◆ Task details
In the listing, reproduce the lines starting at the one containing "# Some key points to understand" and ending at the one containing "1. Based on", with "Mainnet" renamed to "main network" and nothing else altered.
******
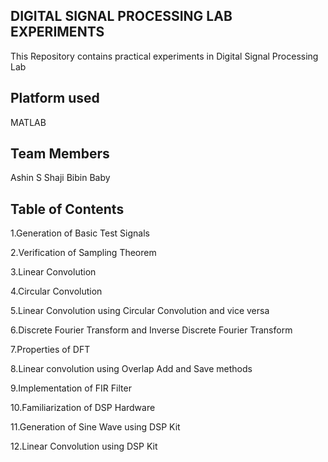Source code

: ## DIGITAL SIGNAL PROCESSING LAB EXPERIMENTS
This Repository contains practical experiments in Digital Signal Processing Lab

## Platform used
MATLAB

## Team Members
Ashin S Shaji
Bibin Baby
## Table of Contents
1.Generation of Basic Test Signals

2.Verification of Sampling Theorem

3.Linear Convolution

4.Circular Convolution

5.Linear Convolution using Circular Convolution and vice versa

6.Discrete Fourier Transform and Inverse Discrete Fourier Transform

7.Properties of DFT

8.Linear convolution using Overlap Add and Save methods

9.Implementation of FIR Filter

10.Familiarization of DSP Hardware

11.Generation of Sine Wave using DSP Kit

12.Linear Convolution using DSP Kit
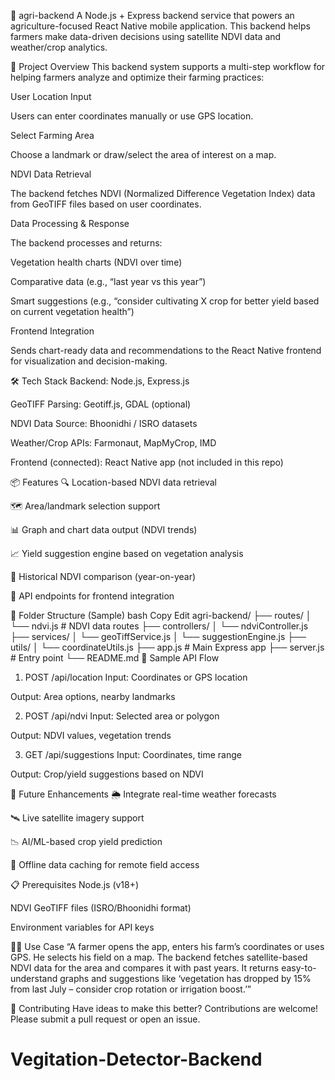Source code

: 🌾 agri-backend
A Node.js + Express backend service that powers an agriculture-focused React Native mobile application. This backend helps farmers make data-driven decisions using satellite NDVI data and weather/crop analytics.

🚀 Project Overview
This backend system supports a multi-step workflow for helping farmers analyze and optimize their farming practices:

User Location Input

Users can enter coordinates manually or use GPS location.

Select Farming Area

Choose a landmark or draw/select the area of interest on a map.

NDVI Data Retrieval

The backend fetches NDVI (Normalized Difference Vegetation Index) data from GeoTIFF files based on user coordinates.

Data Processing & Response

The backend processes and returns:

Vegetation health charts (NDVI over time)

Comparative data (e.g., “last year vs this year”)

Smart suggestions (e.g., “consider cultivating X crop for better yield based on current vegetation health”)

Frontend Integration

Sends chart-ready data and recommendations to the React Native frontend for visualization and decision-making.

🛠️ Tech Stack
Backend: Node.js, Express.js

GeoTIFF Parsing: Geotiff.js, GDAL (optional)

NDVI Data Source: Bhoonidhi / ISRO datasets

Weather/Crop APIs: Farmonaut, MapMyCrop, IMD

Frontend (connected): React Native app (not included in this repo)

📦 Features
🔍 Location-based NDVI data retrieval

🗺️ Area/landmark selection support

📊 Graph and chart data output (NDVI trends)

📈 Yield suggestion engine based on vegetation analysis

🧠 Historical NDVI comparison (year-on-year)

🔗 API endpoints for frontend integration

📁 Folder Structure (Sample)
bash
Copy
Edit
agri-backend/
├── routes/
│   └── ndvi.js         # NDVI data routes
├── controllers/
│   └── ndviController.js
├── services/
│   └── geoTiffService.js
│   └── suggestionEngine.js
├── utils/
│   └── coordinateUtils.js
├── app.js              # Main Express app
├── server.js           # Entry point
└── README.md
📌 Sample API Flow
1. POST /api/location
Input: Coordinates or GPS location

Output: Area options, nearby landmarks

2. POST /api/ndvi
Input: Selected area or polygon

Output: NDVI values, vegetation trends

3. GET /api/suggestions
Input: Coordinates, time range

Output: Crop/yield suggestions based on NDVI

🧪 Future Enhancements
🌦️ Integrate real-time weather forecasts

🛰️ Live satellite imagery support

📉 AI/ML-based crop yield prediction

🧭 Offline data caching for remote field access

📋 Prerequisites
Node.js (v18+)

NDVI GeoTIFF files (ISRO/Bhoonidhi format)

Environment variables for API keys

🧑‍🌾 Use Case
“A farmer opens the app, enters his farm’s coordinates or uses GPS. He selects his field on a map. The backend fetches satellite-based NDVI data for the area and compares it with past years. It returns easy-to-understand graphs and suggestions like ‘vegetation has dropped by 15% from last July – consider crop rotation or irrigation boost.’”

🤝 Contributing
Have ideas to make this better? Contributions are welcome! Please submit a pull request or open an issue.

# Vegitation-Detector-Backend
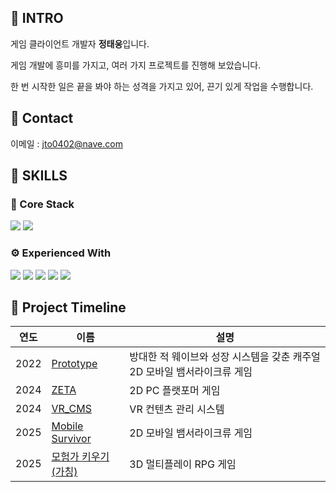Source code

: ## 📌 INTRO
게임 클라이언트 개발자 **정태웅**입니다.  

게임 개발에 흥미를 가지고, 여러 가지 프로젝트를 진행해 보았습니다. 

한 번 시작한 일은 끝을 봐야 하는 성격을 가지고 있어, 끈기 있게 작업을 수행합니다.


## 📌 Contact
이메일 : jto0402@nave.com


## 📌 SKILLS
### 🔧 Core Stack  
<p>
  <img src="https://img.shields.io/badge/Unity-000000?style=for-the-badge&logo=unity&logoColor=white"/>
  <img src="https://img.shields.io/badge/C%23-239120?style=for-the-badge&logo=c-sharp&logoColor=white"/>
</p>

### ⚙️ Experienced With  
<p>
  <img src="https://img.shields.io/badge/C++-00599C?style=for-the-badge&logo=c%2B%2B&logoColor=white"/>
  <img src="https://img.shields.io/badge/C-00599C?style=for-the-badge&logo=c&logoColor=white"/>
  <img src="https://img.shields.io/badge/TCP%20Socket-333333?style=for-the-badge&logo=socketdotio&logoColor=white"/>
  <img src="https://img.shields.io/badge/Firebase-FFCA28?style=for-the-badge&logo=firebase&logoColor=white"/>
  <img src="https://img.shields.io/badge/Photon-3498DB?style=for-the-badge&logo=photon&logoColor=white"/>
</p>


## 📌 Project Timeline
| 연도 | 이름 | 설명 |
|------|----------|------|
| 2022 | [Prototype](https://github.com/JeongTaeWoong99/Prototype) | 방대한 적 웨이브와 성장 시스템을 갖춘 캐주얼 2D 모바일 뱀서라이크류 게임
| 2024 | [ZETA](https://github.com/JeongTaeWoong99/ZETA) | 2D PC 플랫포머 게임
| 2024 | [VR_CMS](https://github.com/JeongTaeWoong99/VR_CMS) | VR 컨텐츠 관리 시스템
| 2025 | [ Mobile Survivor](https://github.com/JeongTaeWoong99/Mobile_Survivor) | 2D 모바일 뱀서라이크류 게임
| 2025 | [모험가 키우기(가칭)](https://github.com/JeongTaeWoong99/3D_RPG_Client) | 3D 멀티플레이 RPG 게임
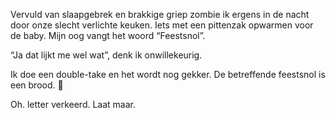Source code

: Vervuld van slaapgebrek en brakkige griep zombie ik ergens in de nacht door onze slecht verlichte keuken. Iets met een pittenzak opwarmen voor de baby.
Mijn oog vangt het woord “Feestsnol”.

“Ja dat lijkt me wel wat”, denk ik onwillekeurig.

Ik doe een double-take en het wordt nog gekker. De betreffende feestsnol is een brood. 🍞 

Oh. letter verkeerd. Laat maar.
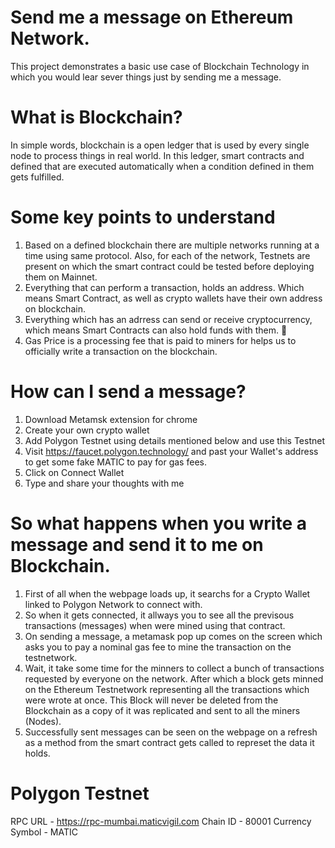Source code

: # Send me a message on Ethereum Network.

This project demonstrates a basic use case of Blockchain Technology in which you would lear sever things just by sending me a message.

# What is Blockchain?
In simple words, blockchain is a open ledger that is used by every single node to process things in real world. In this ledger, smart contracts and defined that are executed automatically when a condition defined in them gets fulfilled. 

# Some key points to understand
1. Based on a defined blockchain there are multiple networks running at a time using same protocol. Also, for each of the network, Testnets are present on which the smart contract could be tested before deploying them on Mainnet.
2. Everything that can perform a transaction, holds an address. Which means Smart Contract, as well as crypto wallets have their own address on blockchain.
3. Everything which has an adrress can send or receive cryptocurrency, which means Smart Contracts can also hold funds with them. 👀
4. Gas Price is a processing fee that is paid to miners for helps us to officially write a transaction on the blockchain.

# How can I send a message?
1. Download Metamsk extension for chrome
2. Create your own crypto wallet 
3. Add Polygon Testnet using details mentioned below and use this Testnet
4. Visit https://faucet.polygon.technology/ and past your Wallet's address to get some fake MATIC to pay for gas fees.
5. Click on Connect Wallet
6. Type and share your thoughts with me

# So what happens when you write a message and send it to me on Blockchain.
1. First of all when the webpage loads up, it searchs for a Crypto Wallet linked to Polygon Network to connect with.
2. So when it gets connected, it allways you to see all the previsous transactions (messages) when were mined using that contract.
3. On sending a message, a metamask pop up comes on the screen which asks you to pay a nominal gas fee to mine the transaction on the testnetwork.
4. Wait, it take some time for the minners to collect a bunch of transactions requested by everyone on the network. After which a block gets minned on the Ethereum Testnetwork representing all the transactions which were wrote at once. This Block will never be deleted from the Blockchain as a copy of it was replicated and sent to all the miners (Nodes).
5. Successfully sent messages can be seen on the webpage on a refresh as a method from the smart contract gets called to represet the data it holds.

# Polygon Testnet
RPC URL - https://rpc-mumbai.maticvigil.com
Chain ID - 80001
Currency Symbol - MATIC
******
◆ Solution
# Some key points to understand
1. Based on a defined blockchain there are multiple networks running at a time using same protocol. Also, for each of the network, Testnets are present on which the smart contract could be tested before deploying them on main network.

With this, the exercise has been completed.